Text excerpt:
Artist Statement




I have always loved a passage by John Muir: “As long as I live, I will hear waterfalls, birds, and winds sing. I’ll interpret the rocks, learn the language of floods, storms, and avalanches. I will be familiar with the glaciers and wild gardens, and get as close to the heart of the world as I can.”

This is almost equivalent to the very meaning of my existence. Crystalline Layer is the practice of embodying this meaning. I cannot resist the impulse to throw my body into this beautiful planet—the urge to take part in the landscapes constructed and transformed by deep time. Just as I have written in films and journals.“By the time long before actually reached a snow mountain, I had long been surrounded by dreams and visions imbued with crystalline clarity. It was as if I had already physically arrived there, even though I had never been.”

As an ongoing long-term project, Crystalline Layer borrows the imaginative resonance of a geological term to describe my understanding of myself, of beings, and of the environment. It aims to explore the flow and balance inherent in the elements and material structures—born of the cosmos—that constitute all living beings on Earth: the entanglement of life with its environment, the enduring vitality that stretches among substances, and the perspectives of transformation, diversity, and hope embedded within. As I tracing the rise and subsidence of geological layers and the mutual gazing, listening, touching, and depicting among living beings. Birds lead me—to learn the language of water, to grow familiar with the words of mountains. Crystals appear everywhere, serving as the medium of formation and transformation for all things.

Yes, I want to tell you many stories, stories without end, as they will flow throughout the entirety of my existence as a human. When I become a cloud, a bird in flight, a speck of dust, or another form of life, perhaps I will narrate these stories with newly acquired languages.

The music film All Those Convergences That Rise and Settle represents a condensation of my journey spanning the Eurasian continent through these years. When my body and spirit immerse themselves within these landscapes, my understanding and dialogue with Earth's mother tongue spontaneously transform into natural chants and dances. Each time when I gently touch these rocks of various hues and types, the stories hidden among geological strata unfold gradually before me, resembling the flourishing life that spreads across the mountains.

Data extracts:

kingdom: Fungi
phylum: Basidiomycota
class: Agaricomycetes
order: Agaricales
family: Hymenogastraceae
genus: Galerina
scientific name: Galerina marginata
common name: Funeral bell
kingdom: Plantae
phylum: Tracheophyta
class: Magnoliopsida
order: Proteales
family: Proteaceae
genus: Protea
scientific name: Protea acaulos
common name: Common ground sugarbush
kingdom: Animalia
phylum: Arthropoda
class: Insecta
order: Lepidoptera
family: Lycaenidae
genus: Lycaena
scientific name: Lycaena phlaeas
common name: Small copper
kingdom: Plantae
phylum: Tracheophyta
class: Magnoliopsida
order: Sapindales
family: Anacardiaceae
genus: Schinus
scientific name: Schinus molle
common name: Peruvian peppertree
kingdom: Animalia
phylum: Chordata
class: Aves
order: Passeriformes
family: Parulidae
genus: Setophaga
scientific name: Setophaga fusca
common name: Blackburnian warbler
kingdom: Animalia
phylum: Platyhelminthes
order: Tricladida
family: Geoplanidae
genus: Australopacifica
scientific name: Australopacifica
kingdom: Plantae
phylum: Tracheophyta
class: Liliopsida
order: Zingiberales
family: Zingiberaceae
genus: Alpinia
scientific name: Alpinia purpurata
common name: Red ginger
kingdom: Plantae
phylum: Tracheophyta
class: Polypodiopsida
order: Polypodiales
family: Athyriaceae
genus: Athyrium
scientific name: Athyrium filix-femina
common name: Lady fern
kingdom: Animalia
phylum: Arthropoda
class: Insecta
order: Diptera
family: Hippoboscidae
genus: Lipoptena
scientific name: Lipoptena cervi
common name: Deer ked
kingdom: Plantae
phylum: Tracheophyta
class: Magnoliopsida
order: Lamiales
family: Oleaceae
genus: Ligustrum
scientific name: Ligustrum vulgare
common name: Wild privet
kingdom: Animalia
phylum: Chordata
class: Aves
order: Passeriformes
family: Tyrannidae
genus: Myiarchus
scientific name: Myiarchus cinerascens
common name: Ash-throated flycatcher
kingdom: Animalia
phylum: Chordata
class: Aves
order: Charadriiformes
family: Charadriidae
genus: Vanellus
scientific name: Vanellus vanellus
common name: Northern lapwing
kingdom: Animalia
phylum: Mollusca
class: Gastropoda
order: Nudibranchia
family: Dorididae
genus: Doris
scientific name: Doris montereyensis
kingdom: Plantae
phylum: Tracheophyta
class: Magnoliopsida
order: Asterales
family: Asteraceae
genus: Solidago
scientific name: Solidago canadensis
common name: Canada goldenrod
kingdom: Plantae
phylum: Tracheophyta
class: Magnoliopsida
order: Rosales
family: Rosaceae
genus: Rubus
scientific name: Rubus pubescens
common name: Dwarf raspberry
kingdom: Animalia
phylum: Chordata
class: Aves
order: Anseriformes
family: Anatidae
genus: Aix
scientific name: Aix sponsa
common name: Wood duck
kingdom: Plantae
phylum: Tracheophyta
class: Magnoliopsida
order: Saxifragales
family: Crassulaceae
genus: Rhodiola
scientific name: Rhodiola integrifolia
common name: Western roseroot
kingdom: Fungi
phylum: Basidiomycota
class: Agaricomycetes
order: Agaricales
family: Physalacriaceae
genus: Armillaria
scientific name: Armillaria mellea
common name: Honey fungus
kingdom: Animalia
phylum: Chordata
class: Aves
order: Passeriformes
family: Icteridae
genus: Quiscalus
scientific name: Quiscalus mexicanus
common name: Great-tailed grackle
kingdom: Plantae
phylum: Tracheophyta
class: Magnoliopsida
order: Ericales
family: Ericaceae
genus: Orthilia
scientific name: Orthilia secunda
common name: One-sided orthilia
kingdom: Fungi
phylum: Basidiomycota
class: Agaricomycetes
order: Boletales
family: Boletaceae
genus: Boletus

Questions on the material:
1. Answer these questions about the artist statement:
(a) Whose passage does the writer say they have always loved?
(b) What is the name of the ongoing long-term project?
(c) What is the title of the music film?
2. Write out the artist statement word for word, everything from "As an ongoing" down to "for all things.".
3. Could you extend the artist statement with a further paragraph that picks up after its final sentence?

Responses in order:
1.
(a) John Muir's
(b) Crystalline Layer
(c) All Those Convergences That Rise and Settle

2.
As an ongoing long-term project, Crystalline Layer borrows the imaginative resonance of a geological term to describe my understanding of myself, of beings, and of the environment. It aims to explore the flow and balance inherent in the elements and material structures—born of the cosmos—that constitute all living beings on Earth: the entanglement of life with its environment, the enduring vitality that stretches among substances, and the perspectives of transformation, diversity, and hope embedded within. As I tracing the rise and subsidence of geological layers and the mutual gazing, listening, touching, and depicting among living beings. Birds lead me—to learn the language of water, to grow familiar with the words of mountains. Crystals appear everywhere, serving as the medium of formation and transformation for all things.

3.
I cannot help but always recall my childhood, when I first saw the fossil of an Archaeopteryx and the deep impression it left on my memory.

I would never have expected that, in the years to come, seagulls would ride the wind around me as I sat alone on the edge of a cliff; that a parrot would lick the tears rolling down my cheeks; that sparrows, bringing vitality to the withered trees of winter, would also plant within me a new understanding of the snowy plains—a joy that allowing the courage to hope and reassurance to rise again from this barren land… Perhaps what I mean to say is that at times I truly feel like those birds, keenly attuned, following the monsoons, ocean currents, and shifts of climate, shuttling through the Earth as a whole, from the sea floor to the mountain peak. And in the dreams where I dwell in happiness, they are always dreams of flight. This bond between me and the birds has led me to begin assembling my wings out of minerals in which star maps seem to have solidified. As ancient beings carried forward from the age of dinosaurs, I long to join them and become a link in these bridges of memory.

Artistic creation, for me, is both a way to record my encounters with these lives and wonders, and a vessel to share the true miracles of the world with others. Often, I ponder: what traces will we leave when we enter the geological layer known as the Anthropocene? When future lives peek into the past, will they be able to see the gentle entanglements that existed between former species? Living alongside species that survived the fifth extinction, can we respond beyond critique or sorrow when faced with the potential ongoing catastrophes and extinction? In this era when a piece of software can so effortlessly produce an image that appears incredible, do we still remember the power of imagination preserved within our evolutionary genes, and the true miracles that exist in reality?

Throughout long journeys of wandering and following traces, I increasingly sense images born from the light of 10²⁴ stars active in a life's language. Even within substances named by humans as inorganic, I perceive flourishing life. The vitality in the metal makes it bloom into flowers; maple leaves fallen to the ground transform into birds, much like the existence of leaf butterflies. I believe that it is through imagination that organisms have become the diverse species we are today, scattered across every corner of this planet. This is the beginning of evolution.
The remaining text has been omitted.